Here are 12 of her takeaways:

  • Good governance means when opportunities and challenges arise, a nonprofit and its board can rise to the occasion and address important issues.
  • A board culture that allows for discussions on important topics, such as succession planning, is vital.
  • A high performing board focuses on three things: strategy, fundraising and oversight.
  • The board governance spectrum: dysfunctional, functional, responsible, exceptional. Dysfunctional boards have dramatic disengagement and conflict; Functional boards listen to lots of reports; Responsible boards understand roles, are compliant and strategic; Exceptional boards are proactive, values-driven, generative, and spot opportunities.
  • What authority does an individual board member have? Absolutely none. Boards must act as a collective.
  • Just like organizations, board members have life cycles: orientation, affiliation, participation, leadership and revitalization; affiliation is most important, because without it, board members will be lackluster participants and leaders, and they probably won’t care about revitalization; but when board members are affiliated with nonprofits, they care deeply about the organization and make it a priority.
  • Boards are responsible for setting strategic direction, ensuring the organization has adequate resources and providing oversight.
  • A great way to engage a board: pass out index cards, ask for anonymous, four-word answers to a question, such as: what is unique about this organization? Then collect cards, mix them up, read the answers aloud and have a discussion.

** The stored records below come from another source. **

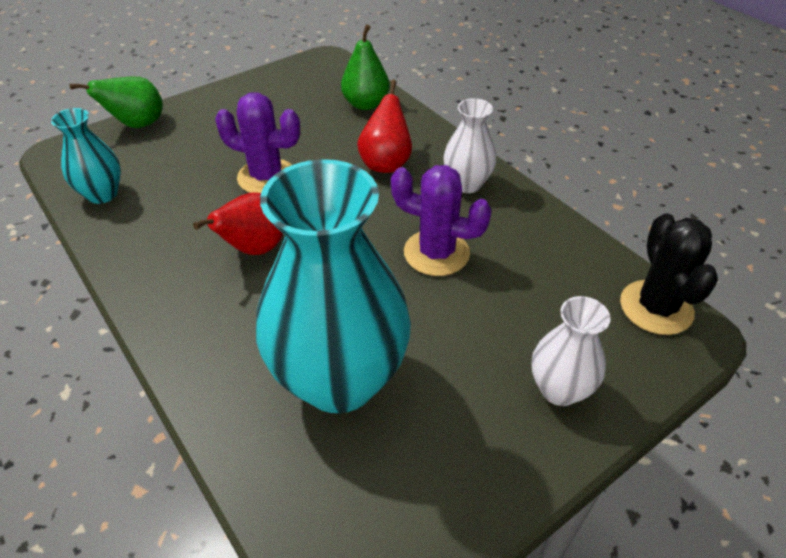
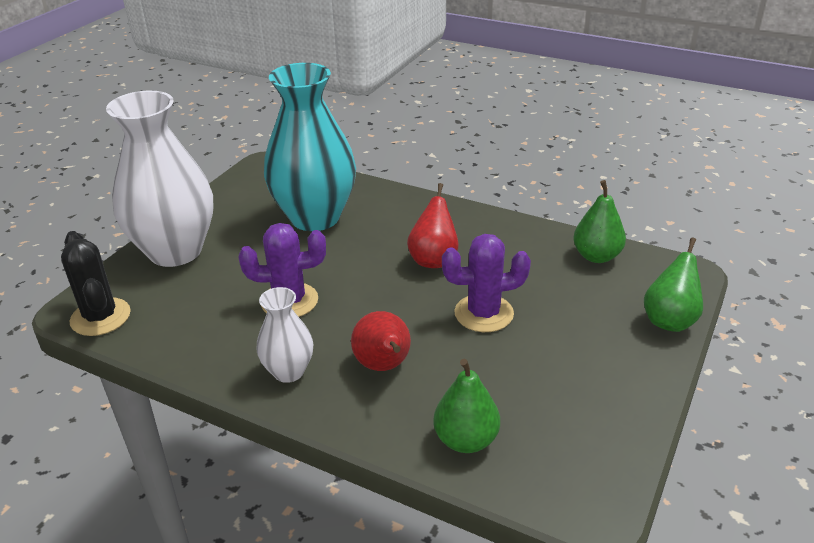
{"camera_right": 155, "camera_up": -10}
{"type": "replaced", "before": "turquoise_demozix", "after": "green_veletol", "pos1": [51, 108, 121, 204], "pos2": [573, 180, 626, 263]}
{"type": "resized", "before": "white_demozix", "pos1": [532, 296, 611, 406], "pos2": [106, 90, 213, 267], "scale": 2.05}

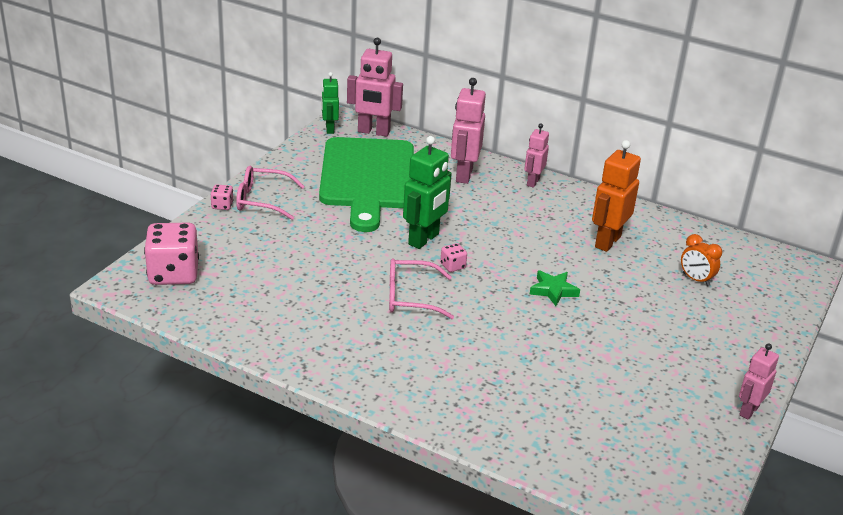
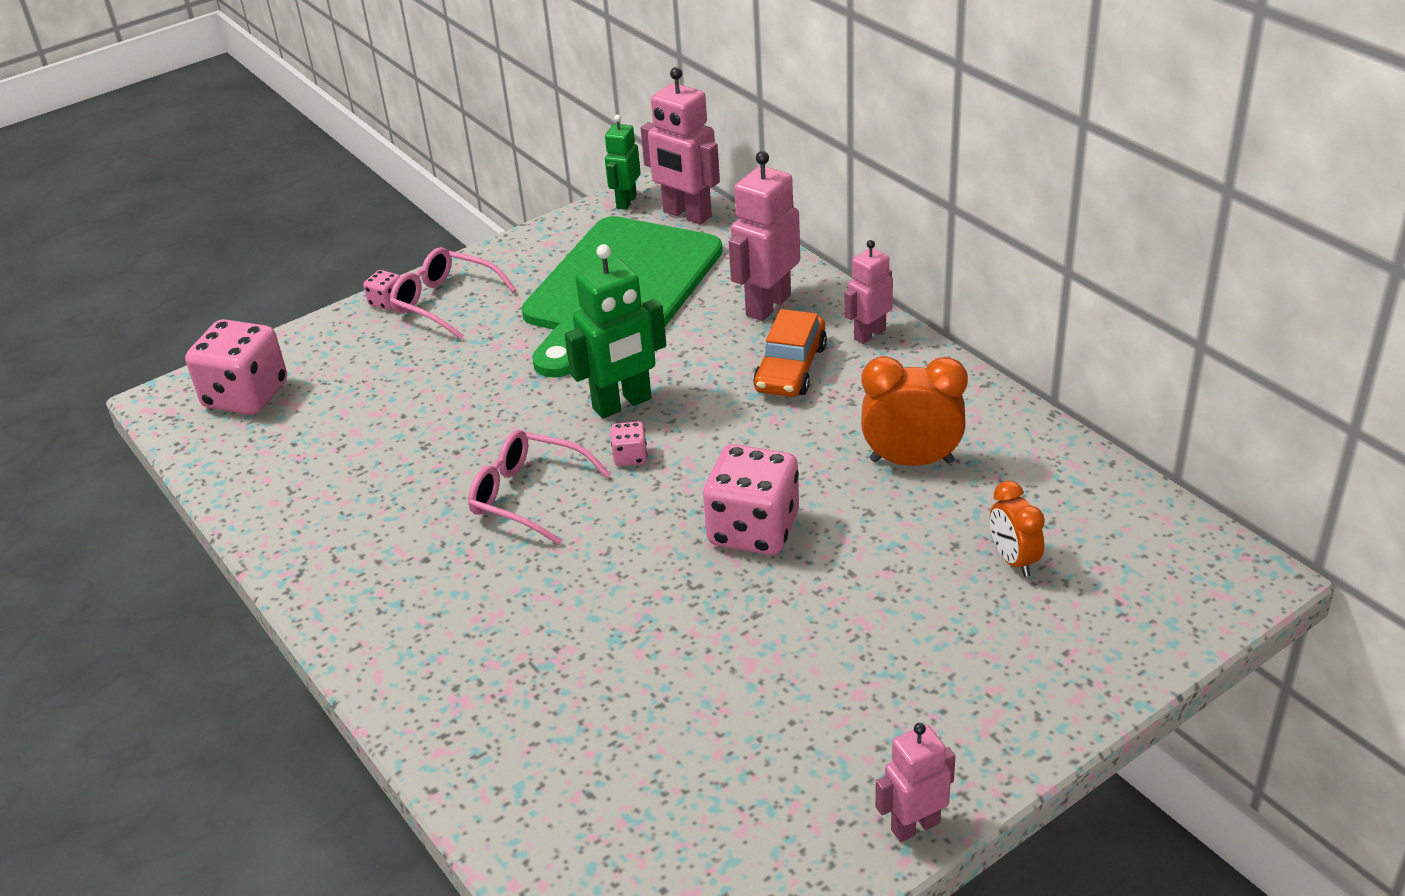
{"camera_right": 30, "camera_up": 5}
{"type": "added", "after": "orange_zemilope", "pos2": [753, 309, 827, 397]}
{"type": "replaced", "before": "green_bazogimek", "after": "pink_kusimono", "pos1": [529, 270, 580, 306], "pos2": [703, 444, 799, 555]}
{"type": "replaced", "before": "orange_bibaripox", "after": "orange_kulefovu", "pos1": [592, 140, 641, 252], "pos2": [861, 356, 968, 466]}

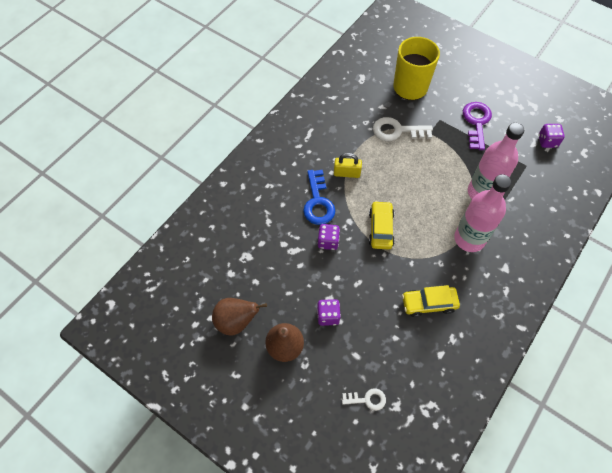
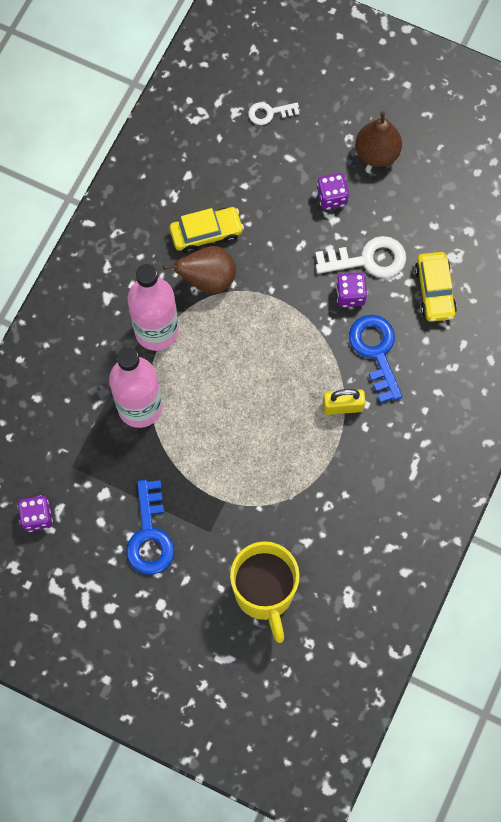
{"camera_right": 170, "camera_up": 10}
{"type": "moved", "before": "brown_veletol", "pos1": [212, 298, 267, 336], "pos2": [163, 246, 236, 294]}
{"type": "moved", "before": "yellow_zemilope", "pos1": [369, 201, 395, 250], "pos2": [415, 252, 457, 322]}
{"type": "moved", "before": "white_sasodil", "pos1": [373, 117, 433, 141], "pos2": [315, 236, 406, 278]}
{"type": "recoloured", "before": "purple_sasodil", "after": "blue_sasodil", "pos1": [463, 102, 492, 150], "pos2": [126, 480, 174, 575]}

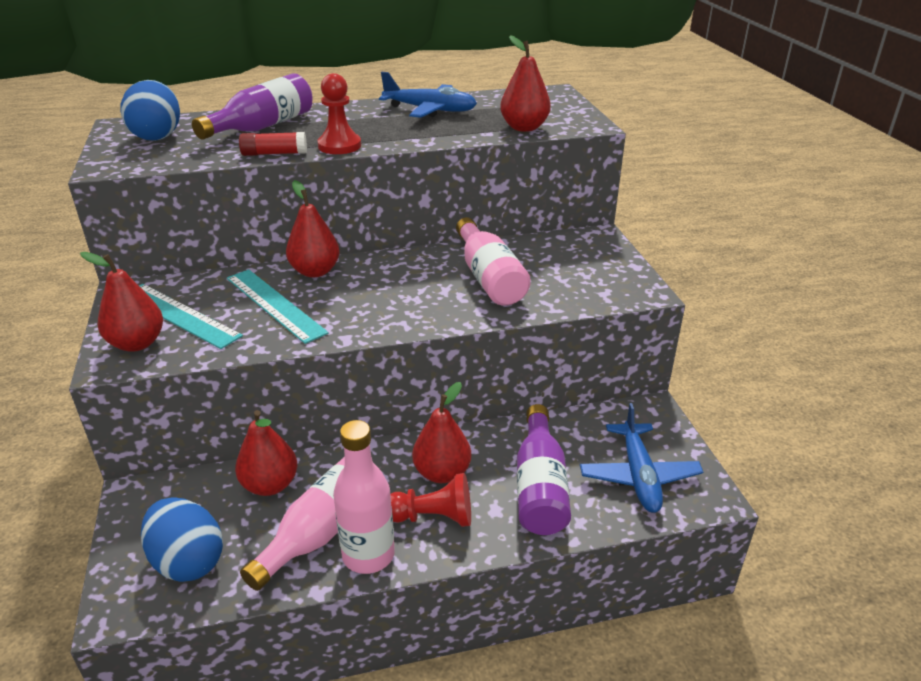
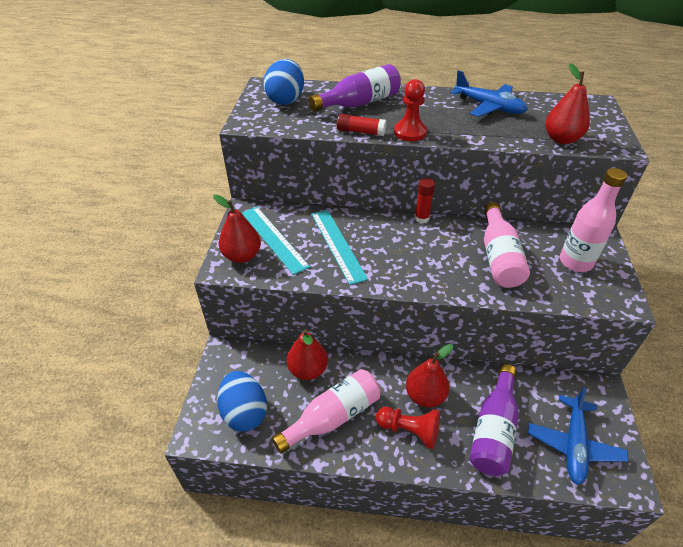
{"camera_right": 20, "camera_up": 10}
{"type": "removed", "before": "red_veletol", "pos1": [286, 180, 340, 278]}
{"type": "added", "after": "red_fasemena", "pos2": [415, 178, 435, 223]}
{"type": "moved", "before": "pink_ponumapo", "pos1": [333, 420, 395, 574], "pos2": [560, 168, 627, 272]}

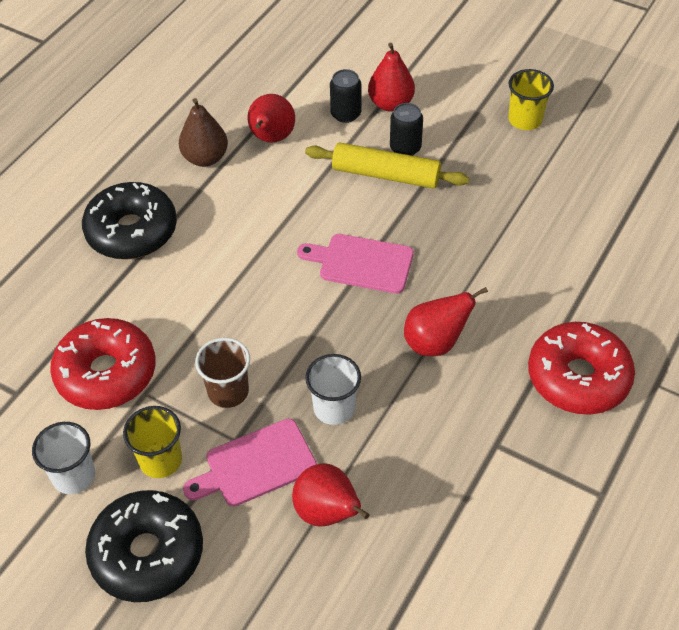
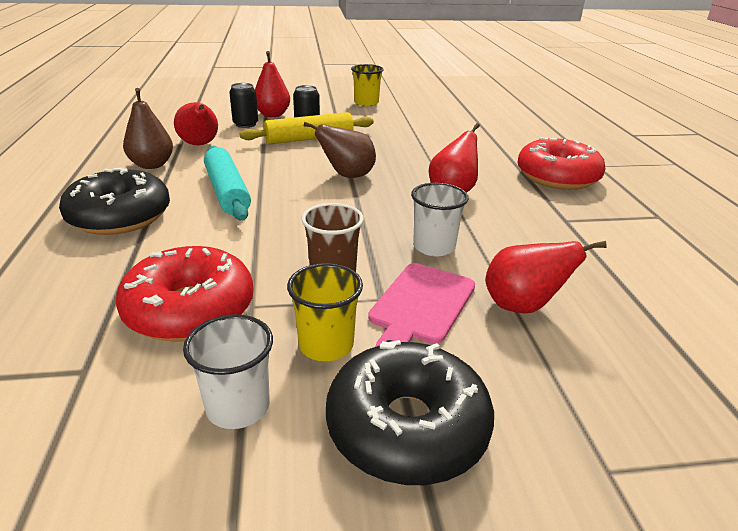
{"camera_right": -40, "camera_up": -20}
{"type": "added", "after": "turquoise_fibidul", "pos2": [204, 146, 251, 221]}
{"type": "replaced", "before": "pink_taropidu", "after": "brown_veletol", "pos1": [297, 234, 414, 294], "pos2": [304, 121, 376, 178]}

  • Nonprofit staff can help board members develop their own powerful stories, because stories move hearts.
  • The steps of strategic board building: identify, cultivate, recruit, orient, involve, educate, evaluate, rotate, and celebrate! The board members you recruit today are your leaders of tomorrow.
  • Exceptional boards govern in constructive partnership with the chief executive; the key elements of a constructive partnership: accountability, commitment to mission, information and communication, and trust, candor and mutual respect.
  • Some elements of an engaged board meeting: prepared members, a well-crafted agenda, efficient handling of the business of the board, fewer reports and more meaningful discussion.